§ **ASSIGNED TASK**: As the answer, give every line of the records that includes the word "result".

§ **RECORDS PROVIDED**:

◇ ◇ ◇

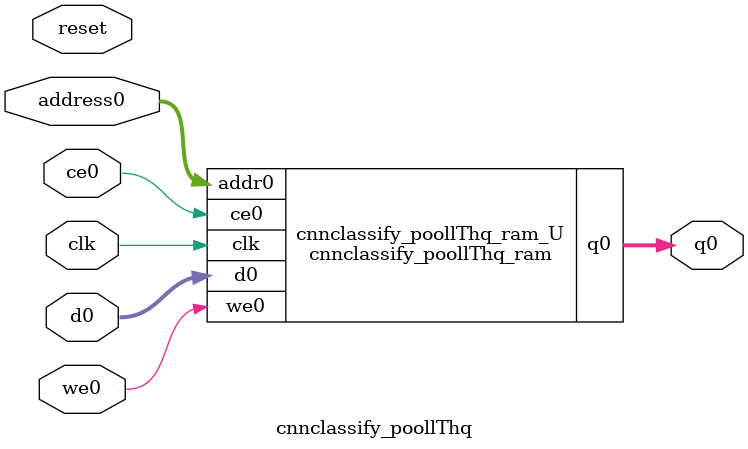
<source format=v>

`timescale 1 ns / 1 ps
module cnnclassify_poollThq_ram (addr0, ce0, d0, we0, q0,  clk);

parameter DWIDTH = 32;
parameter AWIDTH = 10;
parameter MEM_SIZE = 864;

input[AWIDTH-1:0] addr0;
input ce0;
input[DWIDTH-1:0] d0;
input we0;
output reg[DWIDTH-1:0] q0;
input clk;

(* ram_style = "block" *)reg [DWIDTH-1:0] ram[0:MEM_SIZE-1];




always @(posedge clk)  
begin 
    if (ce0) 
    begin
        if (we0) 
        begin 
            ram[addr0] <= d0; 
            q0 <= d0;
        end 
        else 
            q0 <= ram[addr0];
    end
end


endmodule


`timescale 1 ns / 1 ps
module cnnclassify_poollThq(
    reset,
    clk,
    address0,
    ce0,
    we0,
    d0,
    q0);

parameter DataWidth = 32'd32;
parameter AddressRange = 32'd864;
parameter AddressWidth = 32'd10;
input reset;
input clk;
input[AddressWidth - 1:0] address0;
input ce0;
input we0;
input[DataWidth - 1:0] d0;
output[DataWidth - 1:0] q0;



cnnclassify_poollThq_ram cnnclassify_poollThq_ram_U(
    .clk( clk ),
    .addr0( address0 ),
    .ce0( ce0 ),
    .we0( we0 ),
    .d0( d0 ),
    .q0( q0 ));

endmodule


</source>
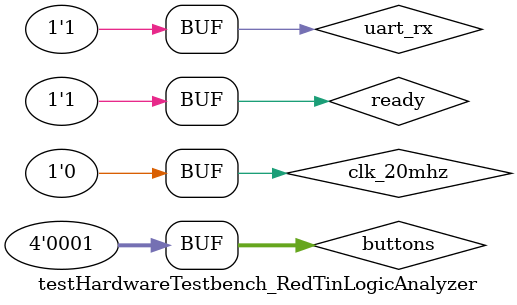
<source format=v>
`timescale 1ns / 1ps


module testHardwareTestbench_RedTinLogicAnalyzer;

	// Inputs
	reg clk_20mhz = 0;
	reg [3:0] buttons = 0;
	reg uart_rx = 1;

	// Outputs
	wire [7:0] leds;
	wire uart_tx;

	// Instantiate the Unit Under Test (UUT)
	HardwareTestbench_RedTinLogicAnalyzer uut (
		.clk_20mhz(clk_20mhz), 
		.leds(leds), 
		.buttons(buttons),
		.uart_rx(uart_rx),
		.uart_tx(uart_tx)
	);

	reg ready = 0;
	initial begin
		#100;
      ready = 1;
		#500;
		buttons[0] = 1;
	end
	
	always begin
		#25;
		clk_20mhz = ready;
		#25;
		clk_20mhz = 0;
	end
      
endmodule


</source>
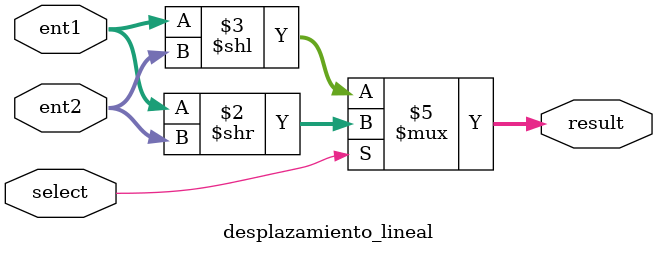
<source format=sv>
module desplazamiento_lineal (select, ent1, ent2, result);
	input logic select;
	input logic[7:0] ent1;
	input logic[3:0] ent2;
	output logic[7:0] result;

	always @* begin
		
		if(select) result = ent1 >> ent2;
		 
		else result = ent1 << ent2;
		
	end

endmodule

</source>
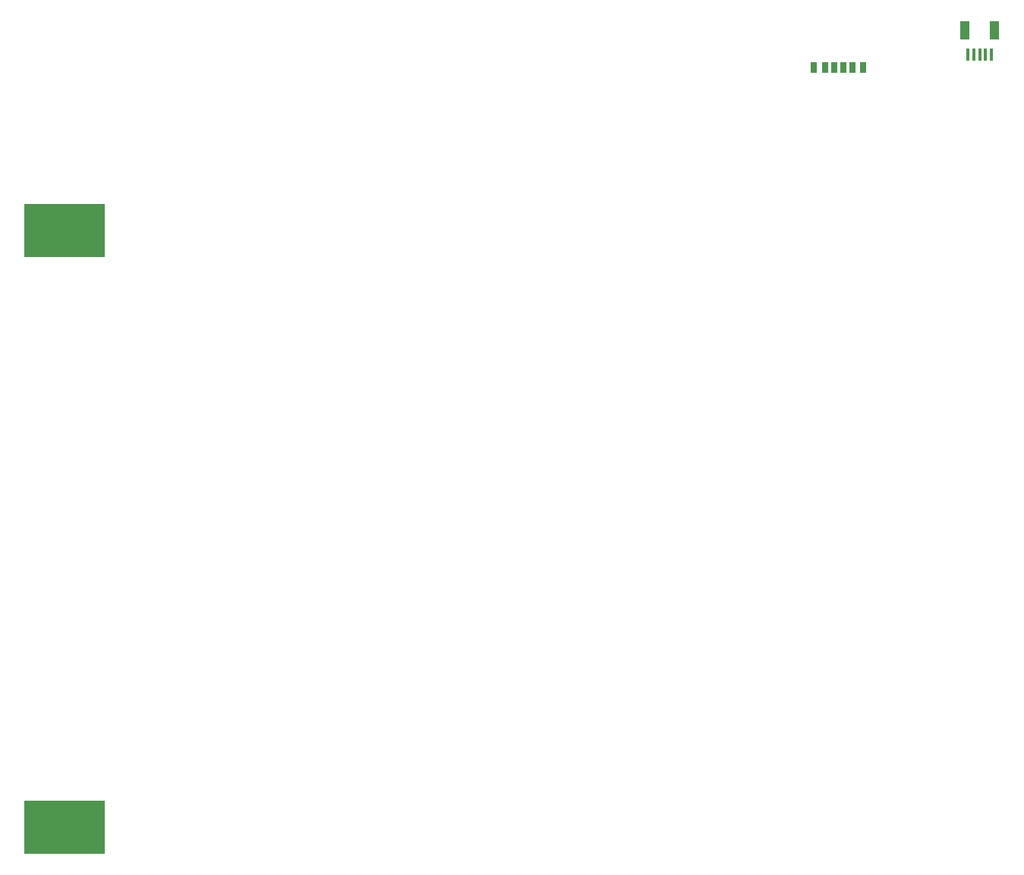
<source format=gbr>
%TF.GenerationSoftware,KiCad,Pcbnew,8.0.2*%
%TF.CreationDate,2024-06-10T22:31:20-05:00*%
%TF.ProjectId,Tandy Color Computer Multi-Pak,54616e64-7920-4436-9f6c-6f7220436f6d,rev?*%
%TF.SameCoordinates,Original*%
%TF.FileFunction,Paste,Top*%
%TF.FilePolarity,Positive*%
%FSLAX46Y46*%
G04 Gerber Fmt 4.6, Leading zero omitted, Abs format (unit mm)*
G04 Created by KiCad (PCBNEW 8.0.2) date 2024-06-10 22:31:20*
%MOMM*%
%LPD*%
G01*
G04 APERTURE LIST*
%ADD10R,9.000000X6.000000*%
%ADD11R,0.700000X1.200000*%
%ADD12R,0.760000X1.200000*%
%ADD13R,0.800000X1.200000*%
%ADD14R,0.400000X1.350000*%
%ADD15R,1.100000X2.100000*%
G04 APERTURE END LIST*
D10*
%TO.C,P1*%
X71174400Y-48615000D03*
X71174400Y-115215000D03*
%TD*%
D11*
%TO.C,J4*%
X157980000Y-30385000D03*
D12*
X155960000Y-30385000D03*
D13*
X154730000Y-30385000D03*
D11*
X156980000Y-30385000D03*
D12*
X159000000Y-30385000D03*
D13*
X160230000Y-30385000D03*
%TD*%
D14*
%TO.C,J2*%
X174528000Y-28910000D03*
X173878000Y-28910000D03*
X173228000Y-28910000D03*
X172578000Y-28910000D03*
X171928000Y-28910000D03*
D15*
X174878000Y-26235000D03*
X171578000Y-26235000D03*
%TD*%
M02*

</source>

◇ ◇ ◇

§ **ANSWER SECTION**:
module desplazamiento_lineal (select, ent1, ent2, result);
	output logic[7:0] result;
		if(select) result = ent1 >> ent2;
		else result = ent1 << ent2;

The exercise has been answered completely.